3) Don’t rely on purely visual cues

If a page is being read to a user by a screen reader, it may not be obvious what the user is supposed to do next.

  1. Make sure call to actions have labels that can be read by a screen reader.
  2. Do call to actions meet a minimum contrast ratio? Meaning, can this person actually see/read it? Make sure the contrast ratio (on everything from text to buttons) is at least 1:4.5 for normal text and 3:1 for headings.

4) Make everything usable on a keyboard, mouse, and touch screen

  1. Make sure you can use the tab, spacebar, and arrow keys to navigate a web page.
  2. Give users the option to skip around a page.
  3. Complex components such as sliders or modals should be tested with arrow and esc keys.

Tools Can Help

These accessibility testing tools can help, by pointing out areas of your web page that need work.

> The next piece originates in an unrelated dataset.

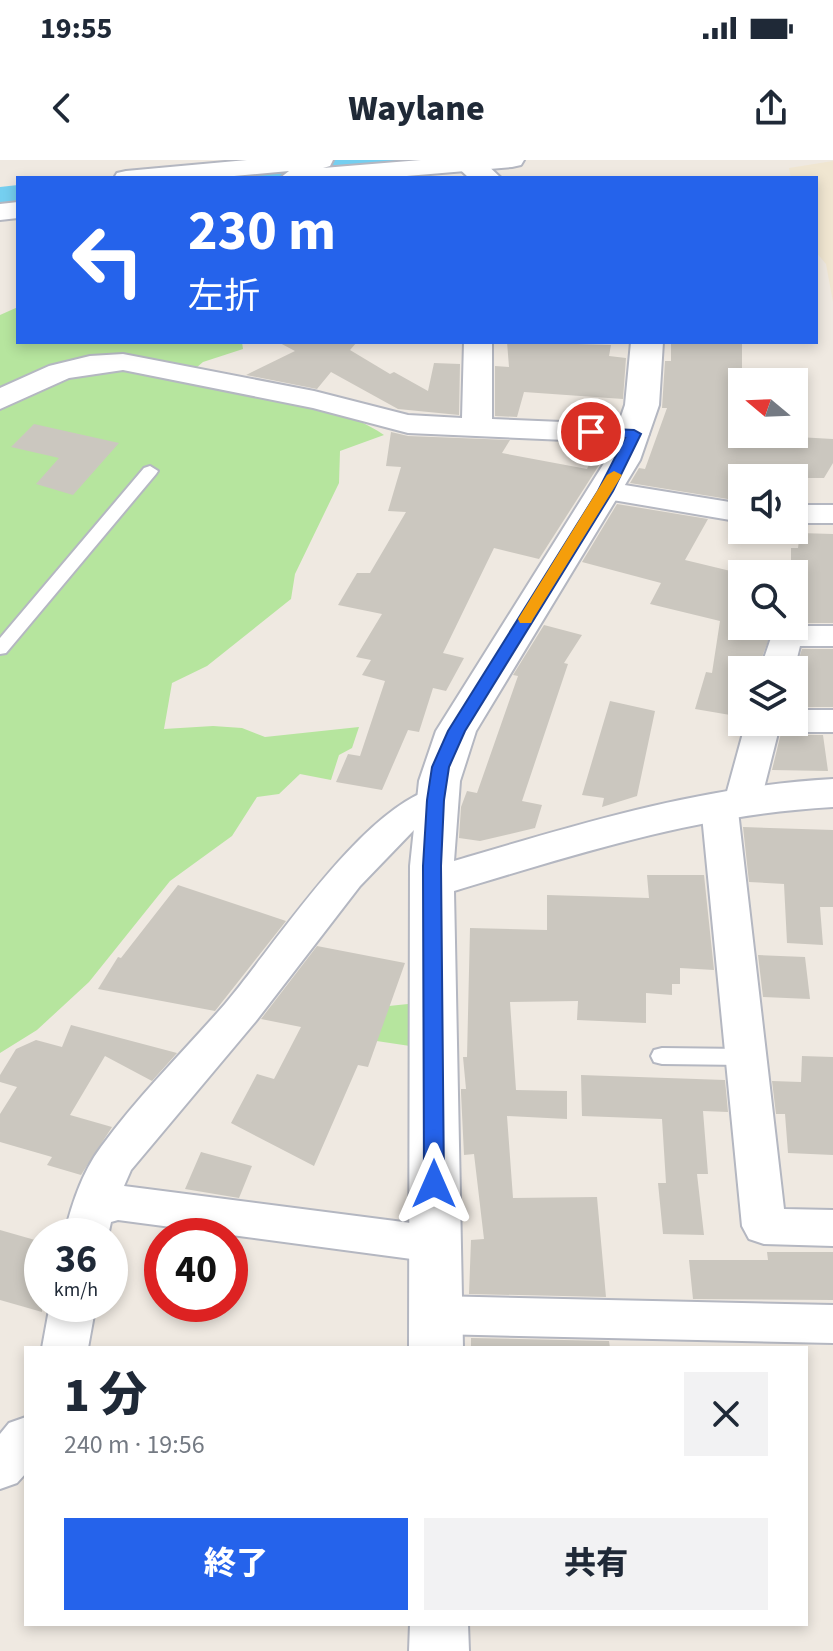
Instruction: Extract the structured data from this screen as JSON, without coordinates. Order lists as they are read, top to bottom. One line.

  • – Will check your website against Section 508 and WCAG 2.0, and provide recommended fixes.
  • WAVE – Similarly, WAVE can test your website against accessibility standards and even display contrast issues.
  • Total Validator – Available for Windows and MacOS, this tool can test entire websites against a wide range of validation tests.


By thinking about and ultimately acting on these principles during the entire life cycle of a project, from scoping to design, development, and QA, not only will you be making your website usable by those with disabilities, you will be doing the right thing. This will come with many other benefits including: long-term maintainable code, SEO juice, and that feeling deep down when you do something nice for someone else. In my book, it doesn’t get more successful than that.